Experiment objective

To simulate how meteorologists track storm clouds.

Read more background about this activity in Roger Daley's bio...

You need

  • A cup of black coffee (preferably a clear glass cup).
  • A little bit of milk or cream.
  • A ruler.
  • A watch or stopwatch.

In this experiment you will track a drop of white milk as it moves in a cup of very gently stirred black coffee. Imagine that the coffee represents the motion of air in the atmosphere. The drop of milk in the coffee represents a trace gas. By following the motion of the milk, knowing where you dropped it, and using a stopwatch to measure the passage of time, you can determine the velocity or speed of the moving coffee.

It’s important to stir the coffee very, very slowly. Before you drop in the milk from the end of a stir stick, lay a ruler across the top of the cup and measure the exact distance in centimetres from the centre of the cup to the spot where the drop will fall. This is the radius (r). Before you let the drop of milk fall, get ready with the stopwatch so you can time exactly how long it takes to go all the way around the cup and back to where it started. When the experiment is over you should have two numbers: r, the radius of the circle, and t, the time it takes to go around the circle one time. You can use the formula 2(pi)r to get the distance the milk travels in one trip around the cup—one rotation. (Pi is a mathematical constant that is roughly 3.14159, so 2(pi) is about 6.28. If the radius you measure is 2cm, then the distance the drop travels in one rotation would be 6.28 x 2 = 12.56cm.) The speed of the slowly moving mixture is the distance divided by the time, so divide the distance the milk travels (say 12.56 cm) by the time, (say 5 seconds) to get 2.51 cm/sec. Now you try your own measurements and calculations. How good are your velocity measurements when the milk and coffee become well mixed?

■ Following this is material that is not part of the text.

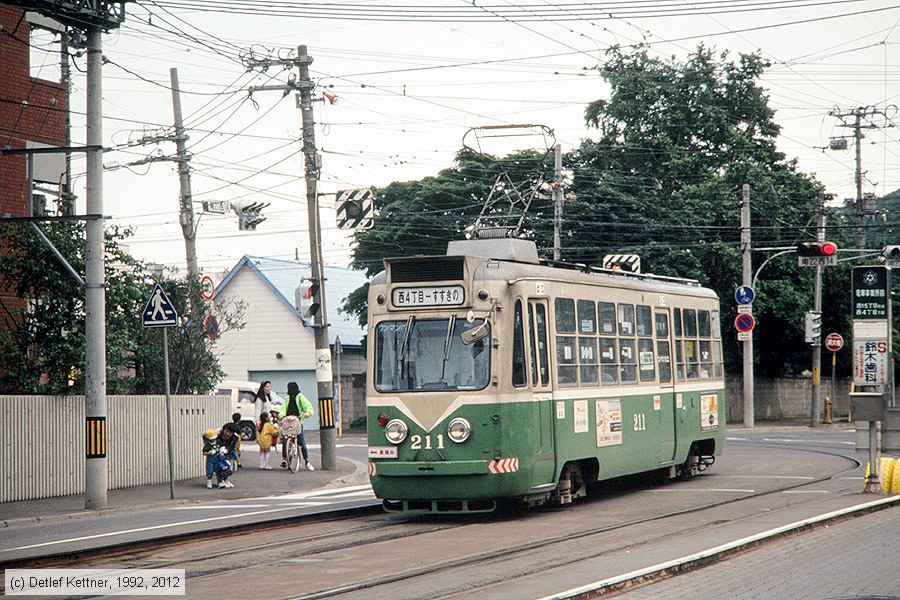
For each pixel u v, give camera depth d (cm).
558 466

This is how meteorologists work out the speed of moving clouds, winds and storms in the upper atmosphere. They have satellites that can “see” certain naturally occurring gasses in the atmosphere. One such gas is natural gas, or methane, that sometimes seeps from bogs. Meteorologists use the satellites to “track” this methane as it moves about in the atmosphere, just like you tracked the milk in the coffee cup. If they can calculate how fast the methane is moving, they can figure out wind speeds in the upper atmosphere exactly the same way you calculated the speed of the moving coffee in the experiment. Knowing these wind speeds is very important for jet pilots because depending on the wind speed and direction it could make for a late or early arrival time at the plane’s destination.